BEGIN Provided records

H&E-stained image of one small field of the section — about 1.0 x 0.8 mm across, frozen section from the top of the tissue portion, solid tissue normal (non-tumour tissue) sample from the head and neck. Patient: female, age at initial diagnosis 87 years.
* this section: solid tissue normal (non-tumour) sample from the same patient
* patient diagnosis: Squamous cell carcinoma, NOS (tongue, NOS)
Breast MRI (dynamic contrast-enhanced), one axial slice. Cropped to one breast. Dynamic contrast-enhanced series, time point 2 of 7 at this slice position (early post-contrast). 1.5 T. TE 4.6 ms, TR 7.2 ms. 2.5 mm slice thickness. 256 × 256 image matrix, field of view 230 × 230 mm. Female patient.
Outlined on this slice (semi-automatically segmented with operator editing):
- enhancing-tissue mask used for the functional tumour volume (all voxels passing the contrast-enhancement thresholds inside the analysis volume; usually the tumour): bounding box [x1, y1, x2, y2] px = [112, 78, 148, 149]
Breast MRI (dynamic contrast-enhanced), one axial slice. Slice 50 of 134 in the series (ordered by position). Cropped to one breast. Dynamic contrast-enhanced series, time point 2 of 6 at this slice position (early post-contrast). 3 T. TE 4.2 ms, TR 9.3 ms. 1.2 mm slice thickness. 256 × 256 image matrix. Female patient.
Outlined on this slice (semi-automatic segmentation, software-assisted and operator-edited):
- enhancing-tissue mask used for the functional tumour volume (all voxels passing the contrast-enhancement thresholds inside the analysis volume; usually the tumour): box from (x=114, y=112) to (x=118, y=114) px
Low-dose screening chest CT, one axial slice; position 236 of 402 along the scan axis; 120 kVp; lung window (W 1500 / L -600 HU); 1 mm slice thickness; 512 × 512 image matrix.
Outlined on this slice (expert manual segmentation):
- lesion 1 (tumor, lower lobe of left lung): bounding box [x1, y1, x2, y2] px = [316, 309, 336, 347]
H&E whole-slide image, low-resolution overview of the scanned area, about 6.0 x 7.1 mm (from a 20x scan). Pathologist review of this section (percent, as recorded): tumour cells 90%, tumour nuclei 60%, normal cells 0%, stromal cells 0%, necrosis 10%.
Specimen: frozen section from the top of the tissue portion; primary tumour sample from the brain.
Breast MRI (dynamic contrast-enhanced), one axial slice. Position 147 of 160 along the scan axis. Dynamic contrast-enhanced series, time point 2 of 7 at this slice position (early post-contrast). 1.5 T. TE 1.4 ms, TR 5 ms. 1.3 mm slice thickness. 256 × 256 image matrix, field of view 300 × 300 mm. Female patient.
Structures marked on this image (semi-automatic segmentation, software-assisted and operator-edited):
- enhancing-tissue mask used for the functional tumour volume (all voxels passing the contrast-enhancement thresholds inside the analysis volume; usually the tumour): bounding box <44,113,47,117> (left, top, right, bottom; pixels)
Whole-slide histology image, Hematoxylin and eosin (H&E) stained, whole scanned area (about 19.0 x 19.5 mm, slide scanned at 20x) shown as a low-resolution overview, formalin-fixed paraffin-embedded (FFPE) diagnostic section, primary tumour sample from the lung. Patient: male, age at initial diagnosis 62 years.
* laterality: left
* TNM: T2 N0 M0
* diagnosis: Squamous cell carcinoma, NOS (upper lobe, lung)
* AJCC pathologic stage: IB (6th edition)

END Provided records

Exercise description
Your task is to retype all of the lines above exactly.

Your solution
H&E-stained image of one small field of the section — about 1.0 x 0.8 mm across, frozen section from the top of the tissue portion, solid tissue normal (non-tumour tissue) sample from the head and neck. Patient: female, age at initial diagnosis 87 years.
* this section: solid tissue normal (non-tumour) sample from the same patient
* patient diagnosis: Squamous cell carcinoma, NOS (tongue, NOS)
Breast MRI (dynamic contrast-enhanced), one axial slice. Cropped to one breast. Dynamic contrast-enhanced series, time point 2 of 7 at this slice position (early post-contrast). 1.5 T. TE 4.6 ms, TR 7.2 ms. 2.5 mm slice thickness. 256 × 256 image matrix, field of view 230 × 230 mm. Female patient.
Outlined on this slice (semi-automatically segmented with operator editing):
- enhancing-tissue mask used for the functional tumour volume (all voxels passing the contrast-enhancement thresholds inside the analysis volume; usually the tumour): bounding box [x1, y1, x2, y2] px = [112, 78, 148, 149]
Breast MRI (dynamic contrast-enhanced), one axial slice. Slice 50 of 134 in the series (ordered by position). Cropped to one breast. Dynamic contrast-enhanced series, time point 2 of 6 at this slice position (early post-contrast). 3 T. TE 4.2 ms, TR 9.3 ms. 1.2 mm slice thickness. 256 × 256 image matrix. Female patient.
Outlined on this slice (semi-automatic segmentation, software-assisted and operator-edited):
- enhancing-tissue mask used for the functional tumour volume (all voxels passing the contrast-enhancement thresholds inside the analysis volume; usually the tumour): box from (x=114, y=112) to (x=118, y=114) px
Low-dose screening chest CT, one axial slice; position 236 of 402 along the scan axis; 120 kVp; lung window (W 1500 / L -600 HU); 1 mm slice thickness; 512 × 512 image matrix.
Outlined on this slice (expert manual segmentation):
- lesion 1 (tumor, lower lobe of left lung): bounding box [x1, y1, x2, y2] px = [316, 309, 336, 347]
H&E whole-slide image, low-resolution overview of the scanned area, about 6.0 x 7.1 mm (from a 20x scan). Pathologist review of this section (percent, as recorded): tumour cells 90%, tumour nuclei 60%, normal cells 0%, stromal cells 0%, necrosis 10%.
Specimen: frozen section from the top of the tissue portion; primary tumour sample from the brain.
Breast MRI (dynamic contrast-enhanced), one axial slice. Position 147 of 160 along the scan axis. Dynamic contrast-enhanced series, time point 2 of 7 at this slice position (early post-contrast). 1.5 T. TE 1.4 ms, TR 5 ms. 1.3 mm slice thickness. 256 × 256 image matrix, field of view 300 × 300 mm. Female patient.
Structures marked on this image (semi-automatic segmentation, software-assisted and operator-edited):
- enhancing-tissue mask used for the functional tumour volume (all voxels passing the contrast-enhancement thresholds inside the analysis volume; usually the tumour): bounding box <44,113,47,117> (left, top, right, bottom; pixels)
Whole-slide histology image, Hematoxylin and eosin (H&E) stained, whole scanned area (about 19.0 x 19.5 mm, slide scanned at 20x) shown as a low-resolution overview, formalin-fixed paraffin-embedded (FFPE) diagnostic section, primary tumour sample from the lung. Patient: male, age at initial diagnosis 62 years.
* laterality: left
* TNM: T2 N0 M0
* diagnosis: Squamous cell carcinoma, NOS (upper lobe, lung)
* AJCC pathologic stage: IB (6th edition)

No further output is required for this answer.